• _GIVEN REQUEST 1_: Retype the part of the listing that opens with its first line and closes with the line containing "genus: Phacelia", keeping every line unchanged.

InFO is TSMC's 3D packaging technology that doesn't require an interposer (as is required for CoWoS, their older 3D technology). Compared to interposer-based 3D it is 20% thinner, 20% faster, and 10% better thermal performance. It is also cheaper. However, for the largest, highest-performance designs, the CoWoS technology is required since there are size limitations with InFO. There is more info on InFO in my recent blog post.

Specialty Processes

  • 55ULP and 40ULP passed qual for wireless and IoT
  • 40ULP eFlash available 2H 2016
  • Third-generation 0.18um BCD, risk production 2H 2016

 To Infinity and Beyond...Below 7nm

After N7 FinFET, there is a lot of research going on. They have demonstrated a best-in-class (10X better) Ge n+ contact (the p-type is easy but n-type has always had issues). Work ongoing with III-V FinFET (Indium-Gallium-Arsenide). Nanowire transistors (gate all round). Can get better performance and power. InAs narrow wire surrounded by a Hi-K metal stack. TunnelFET (T-FET) can achieve very steep turn-on characteristics (low leakage). 

Litho: With self-aligned quad patterning (SAQP), they can get 193i down to less than 30nm pitch with an overlay accuracy of <4nm, giving very precise line-end cuts.

Directed self-assembly (DSA): They have demonstrated pitch down to 20nm. Hole defects less than five per wafer which is the biggest challenge, although still improving.

EUV: Planned in N7 and beyond. EUV has better depth of focus and energy latitude so should yield better. 2D fidelity is better so can enable more complex designs that would be unmanufacturable with 193i. For more on TSMC's experience with EUV, see my blog from IEDM in December.

New memory technology: Two areas, eRRAM (resistive RAM) as an eFlash replacement, and eMRAM (magnetic RAM) as both eFlash, SRAM, and eDRAM replacement. Achieved functional yield with good endurance.

CMOS Image Sensor (CIS): Near infra-red in development to enable cameras that can see in the dark (needed for ADAS and autonomous vehicles). Can also be used in phones/cameras to do the focusing (in the dark) and then take the actual picture with the visible light CIS.

 Automotive Market

Today, availability is 90nm, 55nm, 40nm. InFO for 28HPC+, 16FFC. The focus process for ADAS is 16FFC with high-reliability qual planned for Q3 2016 (high temperature, low failure rate). There will be a new set of foundation IP for EM and functional safety requirements. Certified Q3 2016 with third-party IP in 2017.

The requirements for automotive for ADAS between 2015 and 2017 are that GPU needs to improve 20X from 400 GFLOPS to 8000 GFLOPS, sensors go from 10 to 30, the number of ECUs (actuators) from 30 to 90.

 IoT Market

Low-end devices use 55ULP and 40ULP. Mid-range devices are on 28HPC+. High end is 16FFC. Requirement for very low voltage. 16FFC can go to 0.5V and maybe even lower depending on the IP required. Need to validate tool accuracy at very low voltages. There will be a new ultra-low voltage standard cell library and a new SRAM in Q3 2016.

• _GIVEN REQUEST 2_: According to the excerpt on TSMC's process technology, how much thinner is InFO than interposer-based 3D packaging?

[Collection entries]
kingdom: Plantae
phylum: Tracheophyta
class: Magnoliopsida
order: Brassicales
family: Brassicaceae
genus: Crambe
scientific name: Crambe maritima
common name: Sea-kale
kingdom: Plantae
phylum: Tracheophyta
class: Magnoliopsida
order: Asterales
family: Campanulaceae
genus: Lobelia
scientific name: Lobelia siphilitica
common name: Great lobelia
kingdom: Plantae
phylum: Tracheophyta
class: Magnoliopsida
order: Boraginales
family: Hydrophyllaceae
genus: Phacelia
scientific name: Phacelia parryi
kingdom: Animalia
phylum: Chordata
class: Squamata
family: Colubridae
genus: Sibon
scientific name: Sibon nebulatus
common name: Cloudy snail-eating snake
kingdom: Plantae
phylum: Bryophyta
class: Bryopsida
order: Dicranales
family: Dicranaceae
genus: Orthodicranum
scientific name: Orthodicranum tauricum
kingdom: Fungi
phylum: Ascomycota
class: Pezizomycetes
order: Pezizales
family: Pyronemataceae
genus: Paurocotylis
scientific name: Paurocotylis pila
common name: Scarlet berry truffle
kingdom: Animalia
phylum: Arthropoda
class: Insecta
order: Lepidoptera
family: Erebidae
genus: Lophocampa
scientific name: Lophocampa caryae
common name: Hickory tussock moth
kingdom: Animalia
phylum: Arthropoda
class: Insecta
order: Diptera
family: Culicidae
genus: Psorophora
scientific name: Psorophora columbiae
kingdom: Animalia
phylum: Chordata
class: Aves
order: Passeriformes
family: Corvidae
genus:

• _SOLUTION 1_:
kingdom: Plantae
phylum: Tracheophyta
class: Magnoliopsida
order: Brassicales
family: Brassicaceae
genus: Crambe
scientific name: Crambe maritima
common name: Sea-kale
kingdom: Plantae
phylum: Tracheophyta
class: Magnoliopsida
order: Asterales
family: Campanulaceae
genus: Lobelia
scientific name: Lobelia siphilitica
common name: Great lobelia
kingdom: Plantae
phylum: Tracheophyta
class: Magnoliopsida
order: Boraginales
family: Hydrophyllaceae
genus: Phacelia

• _SOLUTION 2_: InFO is 20% thinner.